Il nuovo stile dell’Intelligenza Artificiale

A colpirmi è stata la struttura complessa del testo e la sua sostanziale correttezza, malgrado il nulla cosmico. Chi, a eccezione di qualche fuoriclasse della politica, è in grado di dispiegare così tante parole per non dire niente? L’imprevedibile risposta me l’ha data un amico (Emanuele Terazzi), cultore di intelligenza artificiale: “Non ho capito un tubo neanch’io, ma posso dirti che è lo stile dell’intelligenza artificiale”. Per andare sul sicuro, il dottor Terazzi ha girato la domanda direttamente alla AI. Che, dopo un nano secondo di approfondita riflessione, ha riconosciuto la penna di una sua consorella. Ecco il terrificante responso della macchina, la quale si esprime sinistramente in prima “persona”: “Assenza di errori umani. Grammatica e sintassi perfette ma un po’ rigide. Basandomi sull’analisi degli indicatori, stimerei che ci sia un’alta probabilità (circa il 90%) che questa frase sia stata scritta con l’intelligenza artificiale”.

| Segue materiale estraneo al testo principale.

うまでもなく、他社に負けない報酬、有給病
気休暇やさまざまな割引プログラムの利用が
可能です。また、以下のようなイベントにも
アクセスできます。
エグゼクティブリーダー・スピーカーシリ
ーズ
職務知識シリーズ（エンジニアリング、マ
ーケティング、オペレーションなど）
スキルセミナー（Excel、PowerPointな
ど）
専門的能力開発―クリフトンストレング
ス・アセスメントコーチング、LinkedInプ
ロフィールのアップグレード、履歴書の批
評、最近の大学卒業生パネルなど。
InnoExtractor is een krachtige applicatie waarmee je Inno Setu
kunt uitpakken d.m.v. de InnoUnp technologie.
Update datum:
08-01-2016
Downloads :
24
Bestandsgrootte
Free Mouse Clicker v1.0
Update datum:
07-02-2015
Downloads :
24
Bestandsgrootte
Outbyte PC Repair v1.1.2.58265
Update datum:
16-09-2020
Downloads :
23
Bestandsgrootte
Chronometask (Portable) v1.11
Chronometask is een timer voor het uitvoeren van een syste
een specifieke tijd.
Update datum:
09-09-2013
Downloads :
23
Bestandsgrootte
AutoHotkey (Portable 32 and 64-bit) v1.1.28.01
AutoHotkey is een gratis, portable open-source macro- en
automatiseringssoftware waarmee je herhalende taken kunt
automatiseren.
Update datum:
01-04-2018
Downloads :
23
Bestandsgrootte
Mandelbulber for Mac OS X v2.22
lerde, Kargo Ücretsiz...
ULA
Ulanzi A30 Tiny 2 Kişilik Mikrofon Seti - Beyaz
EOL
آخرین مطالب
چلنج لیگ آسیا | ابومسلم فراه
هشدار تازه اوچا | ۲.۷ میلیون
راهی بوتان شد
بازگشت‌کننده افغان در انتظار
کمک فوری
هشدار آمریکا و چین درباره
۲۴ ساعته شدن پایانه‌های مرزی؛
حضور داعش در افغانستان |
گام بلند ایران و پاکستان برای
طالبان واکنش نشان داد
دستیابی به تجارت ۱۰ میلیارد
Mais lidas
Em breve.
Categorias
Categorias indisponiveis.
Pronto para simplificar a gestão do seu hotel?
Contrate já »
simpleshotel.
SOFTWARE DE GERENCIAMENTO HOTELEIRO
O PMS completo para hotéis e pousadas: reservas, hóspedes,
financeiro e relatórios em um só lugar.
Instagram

Siamo giornalisti o operai dell’AI

Oggi, i comunicati stampa. Domani, le cronache, le recensioni, le inchieste, i commenti. Dopodomani, i temi dei nostri figli e i loro pensieri. “Papà, papà, ci racconti di nuovo quella favola?”, mi domanderanno Professor, Presidente e Onorevole (non potendoli mantenere agli studi, gli abbiamo assegnato nomi di un certo peso). “Siete grandi, ormai. Ma va bene. Allora, c’erano una volta i giornalisti…”.